Escondia no bolso uma arma poderosa — um gravador. Temer havia chegado
pouco antes em casa, logo depois do seu último compromisso do dia: uma
passada rápida na comemoração dos 50 anos de carreira do jornalista
Ricardo Noblat.
Todo o diálogo foi gravado por Joesley. Tem trechos explosivos. Num
deles, o dono da JBS relatou a Temer que estava dando mesada a Eduardo
Cunha e Lúcio Funaro para que ambos, tidos como conhecedores de segredos
de dezenas de casos escabrosos, não abrissem o bico. Temer mostrou-se
satisfeito com o que ouviu. Neste momento, diminuiu um pouco o tom de
voz, mas deu o seu aval:
— Tem que manter isso, viu?
Em seu depoimento aos procuradores, Joesley afirmou que não foi Temer
quem determinou que a mesada fosse dada. Mas que o presidente tinha
pleno conhecimento da operação cala-boca.
Tanto Cunha quanto Funaro já haviam prestado diversos serviços para o
grupo J&F. Cunha, por exemplo, por meio de emendas em projetos de
lei e pela influência que detinha no FI-FGTS, que investiu mais de R$ 1
bilhão em empresas da J&F. A mesada já era dada há alguns meses. A
PF filmou pelo menos uma entrega de R$ 400 mil para Roberta, irmã de
Funaro. Para Cunha, o dinheiro era entregue a Altair Alves Pinto, seu
homem de confiança. O "senhor Altair", como era conhecido, já foi
apontado por Fernando Baiano como o responsável pelo transporte das
propinas pagas a Cunha.
A conversa continuou e, em seguida, Joesley pediu a ajuda de Temer
para resolver uma pendência da J&F no governo. Temer disse que
Joesley deveria procurar Rodrigo Rocha Loures (PMDB-PR) para cuidar do
problema:
— Fale com o Rodrigo.
Joesley quis se certificar do que Rocha Loures poderia fazer por ele e perguntou:
— Posso falar tudo com ele?
Temer foi sucinto:
— Tudo.
Rocha Loures é um conhecido homem de confiança do presidente. Foi
chefe de Relações Institucionais da Vice-Presidência sob Temer. Após o
impeachment, virou assessor especial da Presidência e, em março, voltou à
Câmara, ocupando a vaga do ministro da Justiça, Osmar Serraglio.

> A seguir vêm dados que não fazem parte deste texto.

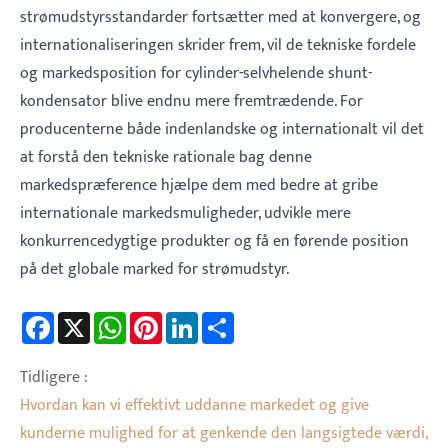
strømudstyrsstandarder fortsætter med at konvergere, og
internationaliseringen skrider frem, vil de tekniske fordele
og markedsposition for cylinder-selvhelende shunt-
kondensator blive endnu mere fremtrædende. For
producenterne både indenlandske og internationalt vil det
at forstå den tekniske rationale bag denne
markedspræference hjælpe dem med bedre at gribe
internationale markedsmuligheder, udvikle mere
konkurrencedygtige produkter og få en førende position
på det globale marked for strømudstyr.
Facebook
X
WhatsApp
Pinterest
LinkedIn
Share
Tidligere :
Hvordan kan vi effektivt uddanne markedet og give
kunderne mulighed for at genkende den langsigtede værdi,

Assim foi feito. O dono do JBS procurou Rocha Loures. Marcaram um
encontro em Brasília — e se acertaram. Joesley lhe contou do que
precisava do Cade. Desde o ano passado, o órgão está para decidir uma
disputa entre a Petrobras e o grupo sobre o preço do gás fornecido pela
estatal à termelétrica EPE. Localizada em Cuiabá, a usina foi comprada
pelo grupo em 2015. Explicou o problema da EPE: a Petrobras compra o gás
natural da Bolívia e o revende para a empresa por preços extorsivos.

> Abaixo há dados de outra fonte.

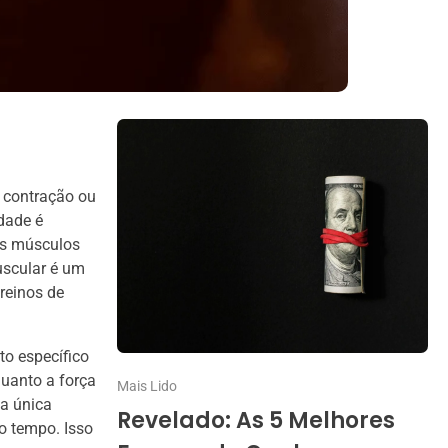
 contração ou
dade é
 os músculos
uscular é um
reinos de
o específico
quanto a força
Mais Lido
a única
Revelado: As 5 Melhores
o tempo. Isso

Disse que sua empresa perde "1 milhão por dia" com essa política de
preços. E pediu: que a Petrobras revenda o gás pelo preço de compra ou
que deixe a EPE negociar diretamente com os bolivianos.
Com uma sem-cerimônia impressionante, o indicado de Temer ligou para o
presidente em exercício do Cade, Gilvandro Araújo. E pediu que se
resolvesse a questão da termelétrica no órgão. Não há evidências de que
Araújo tenha atendido ao pedido. Pelo serviço, Joesley ofereceu uma
propina de 5%. Rocha Loures deu o seu ok.: "Tudo bem, tudo bem".
Para continuar as negociações, foi marcado um novo encontro. Desta
vez, entre Rocha Loures e Ricardo Saud, diretor da JBS e também delator.
No Café Santo Grão, em São Paulo, trataram de negócios. Foi combinado o
pagamento de R$ 500 mil semanais por 20 anos, tempo em que vai vigorar o
contrato da EPE. Ou seja, está se falando de R$ 480 milhões ao longo de
duas décadas, se fosse cumprido o acordo. Loures disse que levaria a
proposta de pagamento a alguém acima dele. Saud faz duas menções ao
"presidente". Pelo contexto, os dois se referem a Michel Temer.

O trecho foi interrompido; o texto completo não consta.